In the wider design of the plot – a movement continuing and never let down, as a theme developed in pricksong – there is the terror of Charlie’s face being brushed by a mechanical wiper, and later the cumulative terror of Charlie lovingly wiping the face of a machinist caught in a machine. The spectator may refuse to be convinced that the director’s intention was terror, but by the time that shot in the film is reached laughter is somehow involved in the lachrimal. (Prepositions+: The Collected Critical Essays 61)
That same passage, rendered into French by Benoît Turquety in “Les Temps Modernes” in the latest issue of the poet Jean Daive’s magazine fin:
Dans les dessin plus large de l’intrigue – un mouvement se continuant et jamais abandonné, comme un thème développé en contrepoint – il y a terreur du visage de Charlot en train de se faire brosser par un essuie-bouche mécanique, et plus tard la terreur cumulative de Charlot essuyant affectueusement le visage d’un ouvrier pris dans une machine. Le spectateur peut refuser de se laisser convaincre que l’intention du réalisateur était la terreur, mais au moment du film où ce plan est atteint, le rire se trouve d’une certaine manière mêlé au lacrymal.
Turquety’s translation is the first time, so far as I know, that the essay “Modern Times” has appeared in French. But it’s certainly not Zukofsky’s first appearance in print in France. Back in juillet 2003, fin’s 13th issue was an LZ special, including an interview with Paul Zukofsky (conducted in French, but full of dandy anecdotes for those who parle the tongue), a reproduction of Celia Z’s little compilation of her husband’s poems “1939-1978,” and Jacques Roubaud’s version of LZ’s “Poème commençant ‘La.’” (For those interested in these documents, fin’s address is Gallerie Pierre Brullé, 25 rue de Tournon, 75006 Paris.) Serge Gavronsky and François Dominique have been beavering away at a translation of the complete “A” for over ten years now; at last count, they’ve filled three volumes and gotten through “A”-12. (Try amazon.fr or alapage.com.)

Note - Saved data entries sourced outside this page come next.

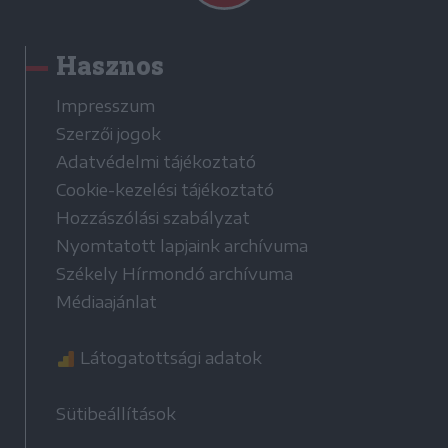
Hasznos
Impresszum
Szerzői jogok
Adatvédelmi tájékoztató
Cookie-kezelési tájékoztató
Hozzászólási szabályzat
Nyomtatott lapjaink archívuma
Székely Hírmondó archívuma
Médiaajánlat
Látogatottsági adatok
Sütibeállítások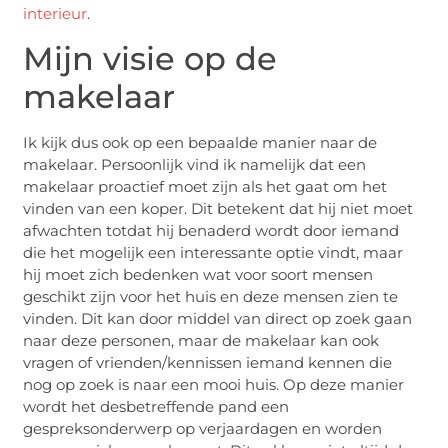
interieur
.
Mijn visie op de
makelaar
Ik kijk dus ook op een bepaalde manier naar de
makelaar. Persoonlijk vind ik namelijk dat een
makelaar proactief moet zijn als het gaat om het
vinden van een koper. Dit betekent dat hij niet moet
afwachten totdat hij benaderd wordt door iemand
die het mogelijk een interessante optie vindt, maar
hij moet zich bedenken wat voor soort mensen
geschikt zijn voor het huis en deze mensen zien te
vinden. Dit kan door middel van direct op zoek gaan
naar deze personen, maar de makelaar kan ook
vragen of vrienden/kennissen iemand kennen die
nog op zoek is naar een mooi huis. Op deze manier
wordt het desbetreffende pand een
gespreksonderwerp op verjaardagen en worden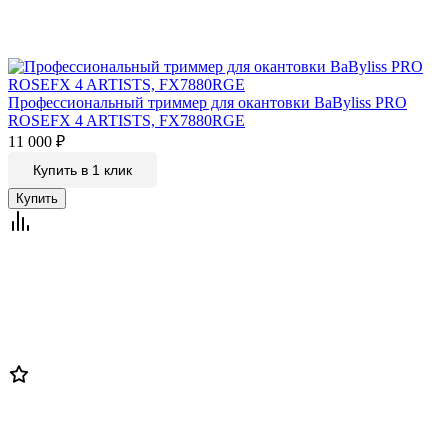
Профессиональный триммер для окантовки BaByliss PRO
ROSEFX 4 ARTISTS, FX7880RGE
11 000
₽
Купить в 1 клик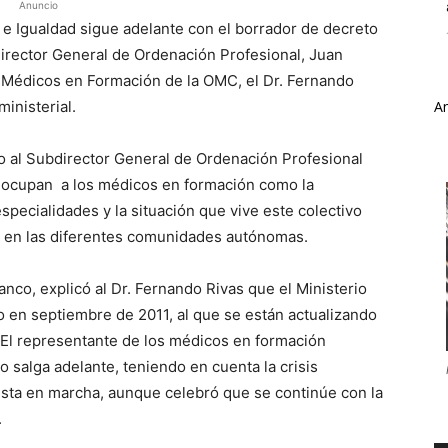
Anuncio
s e Igualdad sigue adelante con el borrador de decreto
director General de Ordenación Profesional, Juan
 Médicos en Formación de la OMC, el Dr. Fernando
inisterial.
A
to al Subdirector General de Ordenación Profesional
reocupan a los médicos en formación como la
specialidades y la situación que vive este colectivo
o en las diferentes comunidades autónomas.
anco, explicó al Dr. Fernando Rivas que el Ministerio
 en septiembre de 2011, al que se están actualizando
. El representante de los médicos en formación
 salga adelante, teniendo en cuenta la crisis
sta en marcha, aunque celebró que se continúe con la
.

I think a good-sized essay could be written – perhaps has been written – about LZ’s influence on a generation of French poets that includes Roubaud, Daive, Claude Royet-Journoud, and the wonderful minimalist Anne-Marie Albiach. Albiach translated the first half of “A”-9 in 1969 (it was published in the journal Siècle a Mains in 1970), and during that translation LZ wrote her a wonderfully characteristic letter: his French was not idiomatic enough to allow him to make specific suggestions, he said (and then went on to list an entire page of possible emendations); any word she could cut would be good; and if she could make her French sound like LZ’s English (as LZ’s Catullus sounded like Catullus’s Latin) that would be very cool indeed.

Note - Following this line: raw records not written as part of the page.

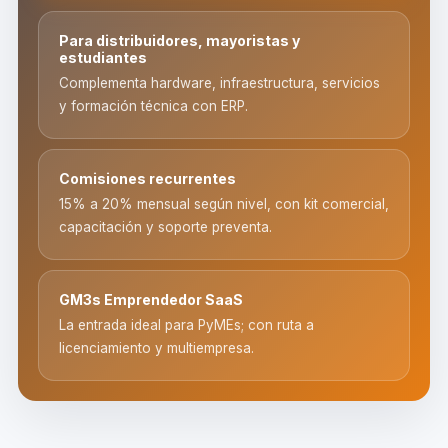
Para distribuidores, mayoristas y
estudiantes
Complementa hardware, infraestructura, servicios
y formación técnica con ERP.
Comisiones recurrentes
15% a 20% mensual según nivel, con kit comercial,
capacitación y soporte preventa.
GM3s Emprendedor SaaS
La entrada ideal para PyMEs; con ruta a
licenciamiento y multiempresa.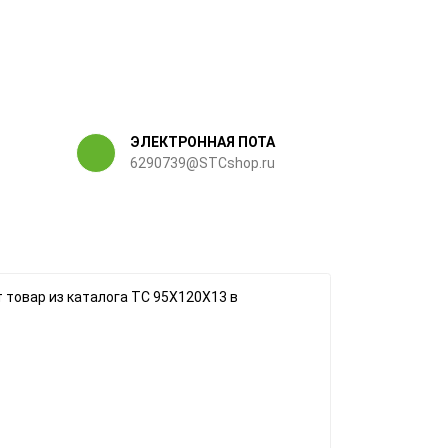
ЭЛЕКТРОННАЯ ПОТА
6290739@STCshop.ru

My sense – though only a very vague one – is that LZ’s work has had a deep impact on a certain, probably very circumscribed, group of French poets: perhaps “priming” them for their reception of the language poets a few years later. And – since my first “Transatlantic Zukofsky” post could be read as somehow slighting the English – one shouldn’t pass over the fact that Albiach’s and Royet-Journoud’s reception of LZ seems to have been mediated in part by a Briton, the poet and jazz violin enthusiast Anthony Barnett.
[That first “Transatlantic Zukofsky,” which dealt rather roughly with a poem by Matthew Caley, procured me possibly the most stinging e-mail I’ve gotten in ages, from Mr Caley himself. If you’re reading, MC, maybe we should try and be friends; I still don’t like “L. Z.,” but I’m rather interested in your other projects. Want to swap books?]